## Required work
a) Answer each question from the article on microservice boundaries.
(i) What two things does SOA focus on, according to the article?
(ii) How does the article describe a physical data model?
(iii) What does Domain Driven Design focus on?
b) Return, word for word, the section of the article on microservice boundaries that begins with the words containing "A physical data" and ends with "design, specification, etc.".
c) List every quality that the article on microservice boundaries says microservices emphasize.

··· Extract ···

Microservice boundary definition dilemma
Defining the boundary of services is inevitable regarding microservice architecture design. How micro does a service have to be to be considered a microservice? What are the ideal boundaries of services that can meet changing business requirements? What are the differences between SOA and microservices?
Many engineers claim that they work on microservices but apply the SOA approach.
Service-oriented Architecture(SOA) VS Microservice
SOA focuses on service reusability and resolves the information silos issue.
Microservices emphasized higher service granularity, service decoupling, and scalability.
From the above definition, it is evident that SOA has a more coarse-grained service partitioning compared to microservice.
Oversized services inevitably introduce certain redundancy, relatively poorer resource isolation, and loses some of the microservice’s benefits, while over-decomposed services bring service governance and operational difficulties. Imagine the nightmare of managing thousands of microservices for the latter case.

Therefore, we will need an approach to define the boundaries, modeling and etc.
What is the problem with starting with data modeling?
A physical data model is a database-specific model that represents relational data objects. It couples with requirements. Requirements changes would cause data model changes, and the internet industry is rapidly iterating. We can expect that physical data models are no longer suitable for the business workflow if they are unthoughtfully defined. We will need something more conceptual, like context boundary, architecture design, specification, etc.
So, what approach can help us to design microservice architecture?
Define the domain model, divide the domain boundary, and then carry out the micro definition of microservices according to the outcome. As a result, the business and technical boundaries are reasonable, achieving high cohesion and loose coupling, which is the ideal state of microservices.
DDD is the formula to achieve the above outcome.
What is Domain Driven Design(DDD)?
Domain Driven Design(DDD) is an effective software design approach focusing on modeling software based on business-expert-defined business domains.
While it brings a great benefit to our software design, it has certain difficulties to implement it.

··· Data provided ···

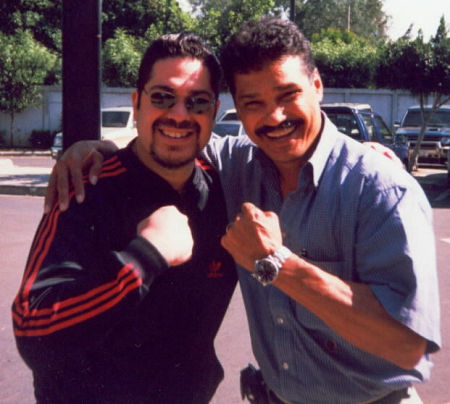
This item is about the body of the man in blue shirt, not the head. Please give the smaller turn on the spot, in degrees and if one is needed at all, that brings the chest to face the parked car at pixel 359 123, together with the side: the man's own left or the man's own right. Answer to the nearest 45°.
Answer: approximately 135° to the man's own right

···

## Expected responses
a)
(i) Service reusability, and resolving the information silos issue.
(ii) A database-specific model that represents relational data objects.
(iii) Modeling software based on business-expert-defined business domains.

b)
A physical data model is a database-specific model that represents relational data objects. It couples with requirements. Requirements changes would cause data model changes, and the internet industry is rapidly iterating. We can expect that physical data models are no longer suitable for the business workflow if they are unthoughtfully defined. We will need something more conceptual, like context boundary, architecture design, specification, etc.

c)
- Higher service granularity
- Service decoupling
- Scalability